Witness continued: I now say that I went to look for Teagle because he had done the murder. I was in my house the whole time between four o'clock and the time the neighbours cried out.

This closed the case for the defence.

Mr. Pring re-called M'Carthy, who said:-I saw a person named William Samuels on the 16th April. He was at my house on that day in company with William Teagle about five o'clock. They came and asked me for liquor. I gave Teagle a bottle of rum, and they went away with it. I don't think it was dark at the time. Five o'clock is the time as nearly as I can remember.

By Mr. Milford: I am quite certain that I saw Samuels at my house about 5 o'dock, as near to time as I can remember.

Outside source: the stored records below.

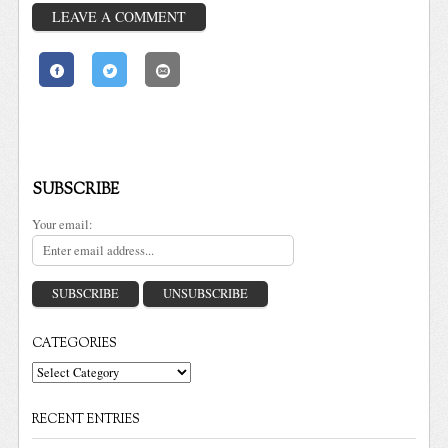
LEAVE A COMMENT
SUBSCRIBE
Your email:
CATEGORIES
Categories
RECENT ENTRIES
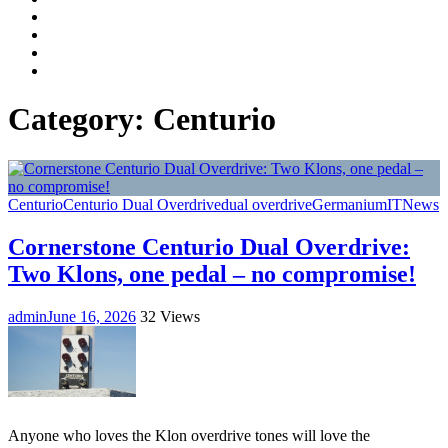
Facebook
LinkedIn
Instagram
YouTube
Category:
Centurio
Centurio
Centurio Dual Overdrive
dual overdrive
Germanium
IT
News
Cornerstone Centurio Dual Overdrive:
Two Klons, one pedal – no compromise!
admin
June 16, 2026
32 Views
Anyone who loves the Klon overdrive tones will love the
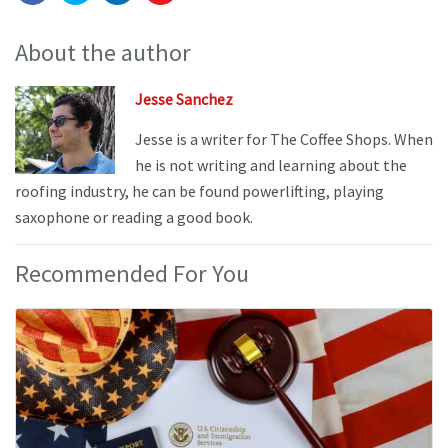
About the author
Jesse Sanchez
Jesse is a writer for The Coffee Shops. When
he is not writing and learning about the
roofing industry, he can be found powerlifting, playing
saxophone or reading a good book.
Recommended For You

I am sure it was a bottle of rum they had, and not a bottle of brandy.

Mr. Pring replied to the rebutting arguments and evidence in a masterly and eloquent address, following the objections taken by the learned counsel for the prisoner one by one, and explaining the apparent discrepancies which had been pointed out in the evidence.

His Honor the Judge then proceeded to sum up. After making a few general remarks upon the case, he went carefully through the evidence, combatting the various points as they arose, and placing the whole case in a lucid manner before the jury.

The jury retired to consider their verdict and returned into  court  in quarter-of-an-hour with a verdict of guilty.

On being asked if he had anything to say why the judgment of the  court  should not be passed upon him, the prisoner merely said "I was as innocent of all intention to do the deed as a babe unborn."

The Judge (dispensing with the usual practice of putting on the black cap) then passed the sentence of death in the usual form, holding out no hope to the prisoner of a long continuance in this world, and recommending him to make good use of the short period which would be allotted to him.

The prisoner heard the sentence without change of countenance or demeanour, and was immediately removed from the dock.